Rebel Queen

She held up her hand before I could properly express my gratitude. “Come,” she said, patting the cushion next to her. There were bowls of food around her—fruits, nuts, a platter of roasted corn. I maneuvered around the long silver trays and adjusted my sword so that I could sit.

 

“I’ve received another missive from Major Ellis.” She handed me the letter, and after I’d read it in silence, she said, “Well?”

 

She was asking my opinion. Had she heard me speaking with Arjun outside the doors? I began by repeating the most relevant facts. “The British aren’t replacing the greased cartridges.”

 

“Yes.”

 

“And they aren’t exchanging the leather caps.”

 

“What does this make you think?”

 

My heart beat quickly. “I’m sorry, Your Highness. Perhaps your advisers—”

 

“I know perfectly well what my advisers think. Or what they claim to think. Right now, I’m asking Sita Bhosale. A girl from a farming village. Why won’t the British make these simple replacements?”

 

I looked down at my hands. “Because they hope for rebellion,” I whispered, my heart pounding. Why couldn’t I ever just listen without giving my opinion, even if it was asked for?

 

“But why would they hope for that?”

 

I had already spoken out; there was no sense in changing the tune now. “Because if Her Highness gives birth to a girl,” I said, “and the sepoys are rebelling, Jhansi will be viewed as an unruly kingdom with no future.”

 

“And then the British will come to save us all.
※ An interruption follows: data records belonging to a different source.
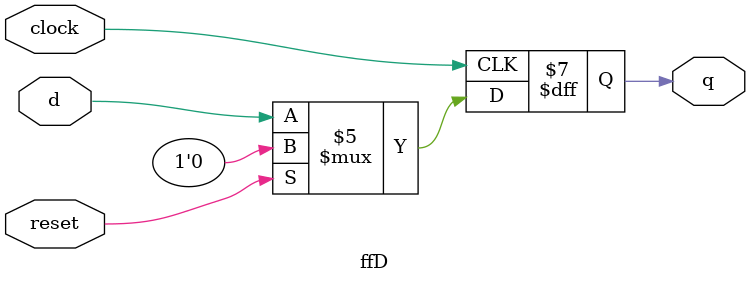
<source format=v>
module ffD(clock, q, d, reset);

	input d, clock, reset;
	output reg q;

	initial begin
		q = 1'b0;
	end

	always @(posedge clock)
	begin
		if(reset==1'b0) 
			q <= d;
		else 
			q <= 1'b0;
	end
endmodule

</source>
That’s exactly what I think as well now,” she said. She folded the letter and placed it back inside its envelope. “So I will have a son,” she said simply.

 

Just then, the doors of the library swung open and a giant man appeared. His eyes looked wild and excited, and I leaped to my feet reaching for my pistol.

 

“Sita—no!” The rani got to her feet as quickly as her swelling belly would allow. “This is my father, Moropant Tambe.”

 

Immediately, I lowered the gun and apologized. But instead of being angry, Moropant laughed. “I will never worry for my daughter’s safety while you’re here.” He turned his attention back to his daughter. “Manu!”

 

“Baba!”

 

The pair of them met in the center of the room, and even though I knew it was rude, I couldn’t keep from staring. The rani’s father was dressed in loose-fitting churidars and an open vest, the same outfit Arjun and the other male guards wore. A pair of golden hoops hung from his ears, and a dark beard shadowed his chin. I doubt anyone would have described Moropant Tambe as handsome, but there was a larger-than-life quality about him, as if he had stepped from the pages of Robinson Crusoe.

 

“So who is this?” he said, looking at me.

 

Immediately, I lowered my eyes to the ground.

 

“My youngest Durgavasi, Sita Bhosale.” A silent conversation seemed to pass between them and the rani added, “She can be trusted.”

 

Moropant strode across the room. I bowed in front of him.

 

“Stand up, Sita, so that I can get a better look at you.”

 

I did as I was told, and the rani’s father studied my face, which made me extremely uncomfortable.

 

“You’re almost as pretty as Kahini. I’ll bet two of you have become good friends, haven’t you?”

 

“No, not exactly.”

 

When Moropant laughed, the rani scowled.

 

“Enough,” she said, but her father ignored her.

 

“Don’t take it personally,” Moropant said.

 

“Kahini was raised much like my Manu here, believing she was destined for titles and thrones. If she is bitter about her station in life, she has only herself to blame.”

 

I glanced at the rani, and was surprised to see her nod. “She was engaged to a very wealthy man,” she confided. “But she was carrying on a secret relationship with someone else, and when the letters were discovered—” The rani spread her hands, and in that empty space was everything that didn’t need to be said. To be caught writing to another man while negotiations are being made for your marriage to someone else . . . Well, it will end your chances at marriage forever. “It was a young woman’s mistake,” the rani went on, “but we pay for those the same as we do those we make when we’re older.”

 

I tried my best to look sorrowful. “I had no idea.”

 

“I never learned who she was writing to. Her father’s servant found the letters, but two days later, that servant was found in the Ganges.”

 

I gasped.

 

“She didn’t kill him,” the rani clarified. “She wouldn’t do such a thing.”

 

“But her father might have,” Moropant remarked. “I knew him when he was young,” he reminded his daughter.

 

“Her father has passed,” the rani explained to me, “but he swore to me—to this entire family—that nothing more transpired than letter writing. If it had, she wouldn’t be here.”

 

“Sit.” Moropant gestured toward the cushions, and he clearly meant me as well as the rani.

 

“Another letter from Ellis?” he said, seeing the envelope on the carpet. “The sepoys will rebel. You know this. And I hope those men drive the British from here to the sea.”

 

“We cannot have rebellion,” the rani warned. “It would be the end of Gangadhar’s rule.”